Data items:
------------------------------------------------------------------------
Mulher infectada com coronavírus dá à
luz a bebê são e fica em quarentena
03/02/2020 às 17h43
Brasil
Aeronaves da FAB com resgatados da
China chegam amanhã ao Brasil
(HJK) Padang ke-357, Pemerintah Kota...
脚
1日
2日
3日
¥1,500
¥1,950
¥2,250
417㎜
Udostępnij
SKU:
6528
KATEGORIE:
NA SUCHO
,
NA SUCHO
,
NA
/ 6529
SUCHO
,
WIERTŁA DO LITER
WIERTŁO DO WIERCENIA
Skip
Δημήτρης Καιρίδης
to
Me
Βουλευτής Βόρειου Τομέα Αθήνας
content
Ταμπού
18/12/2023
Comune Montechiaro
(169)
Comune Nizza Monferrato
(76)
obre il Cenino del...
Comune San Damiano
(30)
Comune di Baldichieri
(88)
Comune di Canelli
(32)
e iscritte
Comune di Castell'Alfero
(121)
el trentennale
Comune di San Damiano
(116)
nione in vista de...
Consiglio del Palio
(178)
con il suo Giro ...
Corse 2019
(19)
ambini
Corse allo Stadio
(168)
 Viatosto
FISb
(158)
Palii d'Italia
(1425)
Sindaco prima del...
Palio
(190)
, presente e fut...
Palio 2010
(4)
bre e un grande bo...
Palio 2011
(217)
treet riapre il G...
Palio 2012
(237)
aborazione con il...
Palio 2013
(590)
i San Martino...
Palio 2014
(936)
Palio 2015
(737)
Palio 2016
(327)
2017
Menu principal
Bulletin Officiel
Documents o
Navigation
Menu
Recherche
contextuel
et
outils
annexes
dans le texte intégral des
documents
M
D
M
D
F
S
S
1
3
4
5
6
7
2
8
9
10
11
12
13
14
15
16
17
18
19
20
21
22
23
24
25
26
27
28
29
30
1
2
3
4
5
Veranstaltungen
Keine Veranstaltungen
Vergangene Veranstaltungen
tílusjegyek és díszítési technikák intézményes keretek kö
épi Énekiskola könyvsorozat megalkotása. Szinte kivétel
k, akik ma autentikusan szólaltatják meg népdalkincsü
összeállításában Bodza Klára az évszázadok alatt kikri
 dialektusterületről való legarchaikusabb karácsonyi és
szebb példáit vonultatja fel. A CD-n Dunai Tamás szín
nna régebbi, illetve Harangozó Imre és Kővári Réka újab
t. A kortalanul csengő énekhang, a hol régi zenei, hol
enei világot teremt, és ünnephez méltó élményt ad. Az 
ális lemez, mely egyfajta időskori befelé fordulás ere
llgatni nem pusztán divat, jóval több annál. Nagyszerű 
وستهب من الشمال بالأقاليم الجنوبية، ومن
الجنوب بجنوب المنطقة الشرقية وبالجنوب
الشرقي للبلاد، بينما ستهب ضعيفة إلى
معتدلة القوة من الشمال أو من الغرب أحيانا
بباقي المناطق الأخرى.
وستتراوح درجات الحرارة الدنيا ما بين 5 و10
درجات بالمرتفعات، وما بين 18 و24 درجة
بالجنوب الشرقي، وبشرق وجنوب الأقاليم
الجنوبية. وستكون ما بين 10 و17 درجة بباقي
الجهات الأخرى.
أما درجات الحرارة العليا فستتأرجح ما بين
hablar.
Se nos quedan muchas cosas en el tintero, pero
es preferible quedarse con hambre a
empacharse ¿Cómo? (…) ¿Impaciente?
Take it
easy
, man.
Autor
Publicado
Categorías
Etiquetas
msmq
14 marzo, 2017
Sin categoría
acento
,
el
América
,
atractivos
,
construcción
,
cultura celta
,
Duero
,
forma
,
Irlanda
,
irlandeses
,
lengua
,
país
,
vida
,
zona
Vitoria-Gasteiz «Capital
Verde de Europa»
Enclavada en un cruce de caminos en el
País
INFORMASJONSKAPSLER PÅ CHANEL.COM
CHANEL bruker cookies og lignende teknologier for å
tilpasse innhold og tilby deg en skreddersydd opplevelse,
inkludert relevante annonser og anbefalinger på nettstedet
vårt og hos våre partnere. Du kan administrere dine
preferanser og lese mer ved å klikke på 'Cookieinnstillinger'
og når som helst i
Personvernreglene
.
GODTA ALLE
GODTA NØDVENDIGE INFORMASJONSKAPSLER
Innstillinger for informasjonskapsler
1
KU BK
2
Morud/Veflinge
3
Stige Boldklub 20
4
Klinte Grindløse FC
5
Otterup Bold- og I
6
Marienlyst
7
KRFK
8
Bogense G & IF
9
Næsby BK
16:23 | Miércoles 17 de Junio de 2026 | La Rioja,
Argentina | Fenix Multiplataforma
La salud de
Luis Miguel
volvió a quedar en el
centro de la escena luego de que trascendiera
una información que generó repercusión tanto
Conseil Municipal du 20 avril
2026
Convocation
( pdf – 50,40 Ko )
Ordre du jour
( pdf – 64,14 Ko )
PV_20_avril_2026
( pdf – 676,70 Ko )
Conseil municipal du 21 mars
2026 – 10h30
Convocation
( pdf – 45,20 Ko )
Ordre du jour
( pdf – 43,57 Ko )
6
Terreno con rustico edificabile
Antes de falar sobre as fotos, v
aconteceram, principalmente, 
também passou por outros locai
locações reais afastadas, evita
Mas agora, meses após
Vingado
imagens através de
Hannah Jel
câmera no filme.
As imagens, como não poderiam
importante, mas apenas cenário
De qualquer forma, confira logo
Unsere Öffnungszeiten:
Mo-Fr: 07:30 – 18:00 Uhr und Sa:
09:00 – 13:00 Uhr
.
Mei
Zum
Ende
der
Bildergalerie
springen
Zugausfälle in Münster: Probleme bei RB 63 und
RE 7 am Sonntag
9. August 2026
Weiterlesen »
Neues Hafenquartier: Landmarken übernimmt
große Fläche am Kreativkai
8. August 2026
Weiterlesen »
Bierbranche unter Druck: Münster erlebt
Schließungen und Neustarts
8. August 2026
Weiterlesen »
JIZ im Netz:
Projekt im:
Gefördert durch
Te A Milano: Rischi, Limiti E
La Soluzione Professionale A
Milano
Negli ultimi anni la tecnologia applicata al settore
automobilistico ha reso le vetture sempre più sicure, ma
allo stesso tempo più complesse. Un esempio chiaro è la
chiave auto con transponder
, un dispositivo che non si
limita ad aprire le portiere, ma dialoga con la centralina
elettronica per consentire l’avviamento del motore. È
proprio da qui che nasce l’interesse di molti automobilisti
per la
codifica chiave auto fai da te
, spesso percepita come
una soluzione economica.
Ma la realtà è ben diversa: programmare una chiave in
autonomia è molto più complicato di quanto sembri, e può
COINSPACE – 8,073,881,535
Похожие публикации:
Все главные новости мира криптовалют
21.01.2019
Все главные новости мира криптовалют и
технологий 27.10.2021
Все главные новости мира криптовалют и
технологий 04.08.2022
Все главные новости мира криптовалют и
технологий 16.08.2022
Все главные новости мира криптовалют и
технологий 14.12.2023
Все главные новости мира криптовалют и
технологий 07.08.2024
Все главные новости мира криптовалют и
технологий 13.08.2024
------------------------------------------------------------------------
● Task description:
Can you reproduce every line of text in these entries word for word, keeping the original line breaks and order?

● Answer for the task:
Mulher infectada com coronavírus dá à
luz a bebê são e fica em quarentena
03/02/2020 às 17h43
Brasil
Aeronaves da FAB com resgatados da
China chegam amanhã ao Brasil
(HJK) Padang ke-357, Pemerintah Kota...
脚
1日
2日
3日
¥1,500
¥1,950
¥2,250
417㎜
Udostępnij
SKU:
6528
KATEGORIE:
NA SUCHO
,
NA SUCHO
,
NA
/ 6529
SUCHO
,
WIERTŁA DO LITER
WIERTŁO DO WIERCENIA
Skip
Δημήτρης Καιρίδης
to
Me
Βουλευτής Βόρειου Τομέα Αθήνας
content
Ταμπού
18/12/2023
Comune Montechiaro
(169)
Comune Nizza Monferrato
(76)
obre il Cenino del...
Comune San Damiano
(30)
Comune di Baldichieri
(88)
Comune di Canelli
(32)
e iscritte
Comune di Castell'Alfero
(121)
el trentennale
Comune di San Damiano
(116)
nione in vista de...
Consiglio del Palio
(178)
con il suo Giro ...
Corse 2019
(19)
ambini
Corse allo Stadio
(168)
 Viatosto
FISb
(158)
Palii d'Italia
(1425)
Sindaco prima del...
Palio
(190)
, presente e fut...
Palio 2010
(4)
bre e un grande bo...
Palio 2011
(217)
treet riapre il G...
Palio 2012
(237)
aborazione con il...
Palio 2013
(590)
i San Martino...
Palio 2014
(936)
Palio 2015
(737)
Palio 2016
(327)
2017
Menu principal
Bulletin Officiel
Documents o
Navigation
Menu
Recherche
contextuel
et
outils
annexes
dans le texte intégral des
documents
M
D
M
D
F
S
S
1
3
4
5
6
7
2
8
9
10
11
12
13
14
15
16
17
18
19
20
21
22
23
24
25
26
27
28
29
30
1
2
3
4
5
Veranstaltungen
Keine Veranstaltungen
Vergangene Veranstaltungen
tílusjegyek és díszítési technikák intézményes keretek kö
épi Énekiskola könyvsorozat megalkotása. Szinte kivétel
k, akik ma autentikusan szólaltatják meg népdalkincsü
összeállításában Bodza Klára az évszázadok alatt kikri
 dialektusterületről való legarchaikusabb karácsonyi és
szebb példáit vonultatja fel. A CD-n Dunai Tamás szín
nna régebbi, illetve Harangozó Imre és Kővári Réka újab
t. A kortalanul csengő énekhang, a hol régi zenei, hol
enei világot teremt, és ünnephez méltó élményt ad. Az 
ális lemez, mely egyfajta időskori befelé fordulás ere
llgatni nem pusztán divat, jóval több annál. Nagyszerű 
وستهب من الشمال بالأقاليم الجنوبية، ومن
الجنوب بجنوب المنطقة الشرقية وبالجنوب
الشرقي للبلاد، بينما ستهب ضعيفة إلى
معتدلة القوة من الشمال أو من الغرب أحيانا
بباقي المناطق الأخرى.
وستتراوح درجات الحرارة الدنيا ما بين 5 و10
درجات بالمرتفعات، وما بين 18 و24 درجة
بالجنوب الشرقي، وبشرق وجنوب الأقاليم
الجنوبية. وستكون ما بين 10 و17 درجة بباقي
الجهات الأخرى.
أما درجات الحرارة العليا فستتأرجح ما بين
hablar.
Se nos quedan muchas cosas en el tintero, pero
es preferible quedarse con hambre a
empacharse ¿Cómo? (…) ¿Impaciente?
Take it
easy
, man.
Autor
Publicado
Categorías
Etiquetas
msmq
14 marzo, 2017
Sin categoría
acento
,
el
América
,
atractivos
,
construcción
,
cultura celta
,
Duero
,
forma
,
Irlanda
,
irlandeses
,
lengua
,
país
,
vida
,
zona
Vitoria-Gasteiz «Capital
Verde de Europa»
Enclavada en un cruce de caminos en el
País
INFORMASJONSKAPSLER PÅ CHANEL.COM
CHANEL bruker cookies og lignende teknologier for å
tilpasse innhold og tilby deg en skreddersydd opplevelse,
inkludert relevante annonser og anbefalinger på nettstedet
vårt og hos våre partnere. Du kan administrere dine
preferanser og lese mer ved å klikke på 'Cookieinnstillinger'
og når som helst i
Personvernreglene
.
GODTA ALLE
GODTA NØDVENDIGE INFORMASJONSKAPSLER
Innstillinger for informasjonskapsler
1
KU BK
2
Morud/Veflinge
3
Stige Boldklub 20
4
Klinte Grindløse FC
5
Otterup Bold- og I
6
Marienlyst
7
KRFK
8
Bogense G & IF
9
Næsby BK
16:23 | Miércoles 17 de Junio de 2026 | La Rioja,
Argentina | Fenix Multiplataforma
La salud de
Luis Miguel
volvió a quedar en el
centro de la escena luego de que trascendiera
una información que generó repercusión tanto
Conseil Municipal du 20 avril
2026
Convocation
( pdf – 50,40 Ko )
Ordre du jour
( pdf – 64,14 Ko )
PV_20_avril_2026
( pdf – 676,70 Ko )
Conseil municipal du 21 mars
2026 – 10h30
Convocation
( pdf – 45,20 Ko )
Ordre du jour
( pdf – 43,57 Ko )
6
Terreno con rustico edificabile
Antes de falar sobre as fotos, v
aconteceram, principalmente, 
também passou por outros locai
locações reais afastadas, evita
Mas agora, meses após
Vingado
imagens através de
Hannah Jel
câmera no filme.
As imagens, como não poderiam
importante, mas apenas cenário
De qualquer forma, confira logo
Unsere Öffnungszeiten:
Mo-Fr: 07:30 – 18:00 Uhr und Sa:
09:00 – 13:00 Uhr
.
Mei
Zum
Ende
der
Bildergalerie
springen
Zugausfälle in Münster: Probleme bei RB 63 und
RE 7 am Sonntag
9. August 2026
Weiterlesen »
Neues Hafenquartier: Landmarken übernimmt
große Fläche am Kreativkai
8. August 2026
Weiterlesen »
Bierbranche unter Druck: Münster erlebt
Schließungen und Neustarts
8. August 2026
Weiterlesen »
JIZ im Netz:
Projekt im:
Gefördert durch
Te A Milano: Rischi, Limiti E
La Soluzione Professionale A
Milano
Negli ultimi anni la tecnologia applicata al settore
automobilistico ha reso le vetture sempre più sicure, ma
allo stesso tempo più complesse. Un esempio chiaro è la
chiave auto con transponder
, un dispositivo che non si
limita ad aprire le portiere, ma dialoga con la centralina
elettronica per consentire l’avviamento del motore. È
proprio da qui che nasce l’interesse di molti automobilisti
per la
codifica chiave auto fai da te
, spesso percepita come
una soluzione economica.
Ma la realtà è ben diversa: programmare una chiave in
autonomia è molto più complicato di quanto sembri, e può
COINSPACE – 8,073,881,535
Похожие публикации:
Все главные новости мира криптовалют
21.01.2019
Все главные новости мира криптовалют и
технологий 27.10.2021
Все главные новости мира криптовалют и
технологий 04.08.2022
Все главные новости мира криптовалют и
технологий 16.08.2022
Все главные новости мира криптовалют и
технологий 14.12.2023
Все главные новости мира криптовалют и
технологий 07.08.2024
Все главные новости мира криптовалют и
технологий 13.08.2024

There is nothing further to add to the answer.